Supplied passage ▸
--- Begin ---

May I ask what you do, having cloned so many pro voices?

I work at a small dubbing studio, located in Israel. Been trying to implement cloned replacements for mostly informative VO work in English and German, which might work well. I don’t think local voice actors here in Hebrew have anything to worry about for a long time, though. Niche language.

Either way, even here I’m sure we’d need the talents to legally approve using their voices like that. And with people like Tara Strong (must have been fun to hear so much of her work!) their approval would be a must, I imagine, and I don’t know how many would be fine with it, although there are advantages in doing that for them, such as opening up opportunities where they’re not available or even other languages they do not speak, specially when the cloning gets better.

Making a cartoon (right now an audio fan-dramedy until AI animation gets better) using AI. Technically it’s a Loud House fanfiction so there’s good reason to mimic the canon voices. But there are so many characters to voice that yeah we totally ran into the voices starting to sound suspiciously similar to each other. Two entirely separate characters who have very distinct voices in the original show were cloned with ElevenLabs and wound up having almost the exact same cadences and timbres except for a few instances and words where you could kinda hear the way the original voice was supposed to sound.

--- End ---

[Entries drawn from a collection]

--- Begin ---

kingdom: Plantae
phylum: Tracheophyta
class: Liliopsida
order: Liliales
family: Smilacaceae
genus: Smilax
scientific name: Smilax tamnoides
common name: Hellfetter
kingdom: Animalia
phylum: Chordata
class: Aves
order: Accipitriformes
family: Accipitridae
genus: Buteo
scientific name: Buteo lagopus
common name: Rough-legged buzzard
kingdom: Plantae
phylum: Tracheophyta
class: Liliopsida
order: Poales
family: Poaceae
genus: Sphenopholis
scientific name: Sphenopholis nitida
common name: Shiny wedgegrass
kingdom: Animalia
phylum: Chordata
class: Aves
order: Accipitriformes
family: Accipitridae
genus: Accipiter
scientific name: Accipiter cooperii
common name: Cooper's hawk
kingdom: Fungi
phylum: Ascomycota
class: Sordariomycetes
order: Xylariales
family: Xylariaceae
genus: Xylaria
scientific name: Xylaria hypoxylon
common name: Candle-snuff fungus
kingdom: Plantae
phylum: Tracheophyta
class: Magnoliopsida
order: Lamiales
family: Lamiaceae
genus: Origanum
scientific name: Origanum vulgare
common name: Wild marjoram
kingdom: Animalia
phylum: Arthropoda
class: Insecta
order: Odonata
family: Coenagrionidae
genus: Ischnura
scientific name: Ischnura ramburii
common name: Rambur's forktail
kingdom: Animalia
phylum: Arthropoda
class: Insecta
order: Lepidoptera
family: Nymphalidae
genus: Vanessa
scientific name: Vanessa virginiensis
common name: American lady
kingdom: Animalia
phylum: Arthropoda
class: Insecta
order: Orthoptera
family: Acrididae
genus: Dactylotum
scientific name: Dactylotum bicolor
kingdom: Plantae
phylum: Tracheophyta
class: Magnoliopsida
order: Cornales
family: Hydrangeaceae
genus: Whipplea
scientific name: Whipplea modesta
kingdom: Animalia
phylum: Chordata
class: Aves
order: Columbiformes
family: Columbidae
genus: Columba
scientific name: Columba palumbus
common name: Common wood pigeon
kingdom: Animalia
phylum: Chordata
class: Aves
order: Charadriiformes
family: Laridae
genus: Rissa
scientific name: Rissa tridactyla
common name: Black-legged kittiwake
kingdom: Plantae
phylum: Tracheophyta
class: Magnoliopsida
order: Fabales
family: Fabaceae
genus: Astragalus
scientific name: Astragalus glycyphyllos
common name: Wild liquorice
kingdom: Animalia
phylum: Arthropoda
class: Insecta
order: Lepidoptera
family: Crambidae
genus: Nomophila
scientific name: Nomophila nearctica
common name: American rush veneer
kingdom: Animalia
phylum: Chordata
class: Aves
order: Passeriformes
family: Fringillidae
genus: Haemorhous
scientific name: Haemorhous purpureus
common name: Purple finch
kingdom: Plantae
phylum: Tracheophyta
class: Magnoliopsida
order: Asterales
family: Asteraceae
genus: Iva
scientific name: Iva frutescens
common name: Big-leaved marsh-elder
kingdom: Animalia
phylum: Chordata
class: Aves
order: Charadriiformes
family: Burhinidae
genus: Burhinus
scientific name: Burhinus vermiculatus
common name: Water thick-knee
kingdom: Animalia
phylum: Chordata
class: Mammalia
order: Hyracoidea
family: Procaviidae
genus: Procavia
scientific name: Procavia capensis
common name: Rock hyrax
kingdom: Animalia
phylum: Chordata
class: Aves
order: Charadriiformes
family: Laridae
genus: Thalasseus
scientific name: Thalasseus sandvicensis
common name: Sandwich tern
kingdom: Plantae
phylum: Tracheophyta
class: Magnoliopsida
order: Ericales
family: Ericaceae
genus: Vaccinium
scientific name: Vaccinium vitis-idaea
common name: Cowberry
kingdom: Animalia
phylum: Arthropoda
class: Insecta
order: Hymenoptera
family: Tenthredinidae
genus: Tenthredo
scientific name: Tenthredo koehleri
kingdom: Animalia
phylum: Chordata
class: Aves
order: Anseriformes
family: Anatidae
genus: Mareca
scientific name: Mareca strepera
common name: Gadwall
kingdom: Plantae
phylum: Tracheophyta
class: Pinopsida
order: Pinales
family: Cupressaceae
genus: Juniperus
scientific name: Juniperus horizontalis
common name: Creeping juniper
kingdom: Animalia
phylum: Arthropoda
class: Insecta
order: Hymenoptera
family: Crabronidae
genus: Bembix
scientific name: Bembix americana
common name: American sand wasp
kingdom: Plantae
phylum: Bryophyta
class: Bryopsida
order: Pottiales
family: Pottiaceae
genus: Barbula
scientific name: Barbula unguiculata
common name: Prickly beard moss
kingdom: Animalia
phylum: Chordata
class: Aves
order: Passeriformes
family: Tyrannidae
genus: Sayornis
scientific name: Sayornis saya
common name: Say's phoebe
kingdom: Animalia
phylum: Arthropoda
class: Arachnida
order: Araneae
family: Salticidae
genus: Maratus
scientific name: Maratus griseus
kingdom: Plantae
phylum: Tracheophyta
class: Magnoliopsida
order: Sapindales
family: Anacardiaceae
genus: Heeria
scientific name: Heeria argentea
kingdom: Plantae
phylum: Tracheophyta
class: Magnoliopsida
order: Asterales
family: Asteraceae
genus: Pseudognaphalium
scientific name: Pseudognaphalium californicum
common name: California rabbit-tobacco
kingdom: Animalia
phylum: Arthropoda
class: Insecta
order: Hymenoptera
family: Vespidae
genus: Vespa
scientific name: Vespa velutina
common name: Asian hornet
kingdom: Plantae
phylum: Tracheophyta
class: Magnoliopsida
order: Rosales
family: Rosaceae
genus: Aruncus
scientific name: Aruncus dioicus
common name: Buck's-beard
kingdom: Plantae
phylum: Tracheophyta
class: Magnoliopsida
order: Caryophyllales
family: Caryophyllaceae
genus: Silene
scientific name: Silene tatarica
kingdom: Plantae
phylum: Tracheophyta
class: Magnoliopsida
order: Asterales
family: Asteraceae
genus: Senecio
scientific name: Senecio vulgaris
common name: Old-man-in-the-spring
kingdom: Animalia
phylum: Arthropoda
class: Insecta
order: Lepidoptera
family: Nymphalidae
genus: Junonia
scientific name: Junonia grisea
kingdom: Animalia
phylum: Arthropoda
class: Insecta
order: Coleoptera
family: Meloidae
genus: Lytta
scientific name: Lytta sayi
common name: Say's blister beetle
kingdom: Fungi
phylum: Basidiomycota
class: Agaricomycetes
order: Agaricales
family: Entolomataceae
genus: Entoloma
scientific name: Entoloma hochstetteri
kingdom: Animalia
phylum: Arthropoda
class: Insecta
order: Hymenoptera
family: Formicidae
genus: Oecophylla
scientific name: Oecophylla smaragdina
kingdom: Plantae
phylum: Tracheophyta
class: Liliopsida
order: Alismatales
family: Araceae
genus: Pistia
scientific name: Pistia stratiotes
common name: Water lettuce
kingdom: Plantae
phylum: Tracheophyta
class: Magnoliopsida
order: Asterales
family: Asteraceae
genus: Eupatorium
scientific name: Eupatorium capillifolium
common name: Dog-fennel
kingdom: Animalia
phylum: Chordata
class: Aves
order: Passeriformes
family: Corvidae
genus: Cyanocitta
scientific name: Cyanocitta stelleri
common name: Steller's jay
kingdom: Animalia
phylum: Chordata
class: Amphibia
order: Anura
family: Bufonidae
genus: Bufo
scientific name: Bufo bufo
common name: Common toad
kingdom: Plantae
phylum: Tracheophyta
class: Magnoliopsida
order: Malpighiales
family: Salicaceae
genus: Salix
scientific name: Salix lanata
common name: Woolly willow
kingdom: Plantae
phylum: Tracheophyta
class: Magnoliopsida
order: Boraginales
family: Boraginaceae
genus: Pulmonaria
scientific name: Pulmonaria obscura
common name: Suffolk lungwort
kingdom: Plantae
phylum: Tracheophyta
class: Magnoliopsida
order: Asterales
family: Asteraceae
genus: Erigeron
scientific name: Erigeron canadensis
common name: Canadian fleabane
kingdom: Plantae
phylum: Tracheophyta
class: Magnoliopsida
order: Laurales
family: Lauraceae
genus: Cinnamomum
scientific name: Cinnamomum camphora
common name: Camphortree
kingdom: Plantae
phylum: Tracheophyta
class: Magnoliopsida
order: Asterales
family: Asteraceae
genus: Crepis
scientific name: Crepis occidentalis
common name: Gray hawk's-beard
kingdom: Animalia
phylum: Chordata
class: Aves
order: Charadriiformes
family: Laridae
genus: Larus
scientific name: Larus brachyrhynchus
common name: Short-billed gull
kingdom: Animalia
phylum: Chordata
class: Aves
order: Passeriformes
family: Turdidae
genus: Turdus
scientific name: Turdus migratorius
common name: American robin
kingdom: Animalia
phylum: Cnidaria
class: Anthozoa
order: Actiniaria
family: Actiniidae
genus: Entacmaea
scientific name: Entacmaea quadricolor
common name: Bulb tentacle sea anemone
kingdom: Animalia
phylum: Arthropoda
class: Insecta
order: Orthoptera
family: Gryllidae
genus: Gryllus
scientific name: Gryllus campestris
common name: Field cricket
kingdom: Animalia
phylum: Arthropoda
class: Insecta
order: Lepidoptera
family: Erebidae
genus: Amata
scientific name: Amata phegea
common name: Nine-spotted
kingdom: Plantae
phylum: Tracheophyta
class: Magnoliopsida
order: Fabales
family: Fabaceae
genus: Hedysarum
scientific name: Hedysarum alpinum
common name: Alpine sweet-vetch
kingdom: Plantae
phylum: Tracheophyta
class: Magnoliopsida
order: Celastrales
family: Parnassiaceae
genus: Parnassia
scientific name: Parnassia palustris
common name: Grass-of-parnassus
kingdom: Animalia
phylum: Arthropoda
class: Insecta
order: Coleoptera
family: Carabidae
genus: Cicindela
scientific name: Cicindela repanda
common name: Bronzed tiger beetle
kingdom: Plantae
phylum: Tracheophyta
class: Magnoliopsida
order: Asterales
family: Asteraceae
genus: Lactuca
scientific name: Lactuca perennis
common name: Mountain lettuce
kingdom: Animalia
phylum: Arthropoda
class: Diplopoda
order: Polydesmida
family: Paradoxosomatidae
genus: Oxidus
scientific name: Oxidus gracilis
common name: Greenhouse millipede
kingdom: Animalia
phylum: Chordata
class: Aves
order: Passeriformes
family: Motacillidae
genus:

--- End ---

Set tasks ▸
• A. Reproduce the voice-cloning thread from "Either way, even" to "cloning gets better.", swapping "talents" for "performers".
• B. Extend the voice-cloning thread with the next passage after its final sentence.
None of the items is needed for this work.

Outputs by task ▸
• A.
Either way, even here I’m sure we’d need the performers to legally approve using their voices like that. And with people like Tara Strong (must have been fun to hear so much of her work!) their approval would be a must, I imagine, and I don’t know how many would be fine with it, although there are advantages in doing that for them, such as opening up opportunities where they’re not available or even other languages they do not speak, specially when the cloning gets better.

• B.
Because a lot of the characters in this show are young girls/young women (both in the original show and in the fanfic show that has a mostly different cast) we QUICKLY ran into the realization that ElevenLabs only has a VERY limited pool of base voices and the one we kept hearing seemed to be one of two “Generic Young Female” voices that was manipulated to sound either sorta or mostly like the original voices. In fact in at least a couple cases it’s SO obvious that I pretty much have to rewrite the audio-dramedy around these limitations for the time being because some of the plans I had for it literally CAN’T work with characters that lack their distinctive traits or emotiveness or sound too similar to another.

Honestly I think at least some of the problem would be rectified by having at LEAST a few more base voices. It wouldn’t solve ALL the problems but it would at least help expand the range.

But for replacing voice actors, I’m sure you’re right and we’re not there just yet.

You know while I know the technology with a “true” cloner and voice director could easily do that, am I the only one who DOESN’T want voice actors to be replaced? I’d rather them license out their likeness for use in commercial projects. I guess there’s nothing you can do in private and on ultra-anonymous forums like 4chan, but if you’re using a voice actor’s voice for something that is intended on being widely viewed and shared, then I think there should be some regulations in place so that actors and actresses can at least license out their talents. Some way for them to profit as well as keep new talent coming in.

Since I have many friends who are VO actors, I certainly do not want to see the day when they are widely replaced. And I think human performance will remain unique for things that require uniqueness. If not forever then at least for many years to come. I wouldn’t really use the synthetic voices for performance driven dialog that requires precise acting and directing. Not just yet, anyway.

You did say you know the technology could do that and I’m curious to see where it goes. 11 is by far the most natural sounding I have heard as it is.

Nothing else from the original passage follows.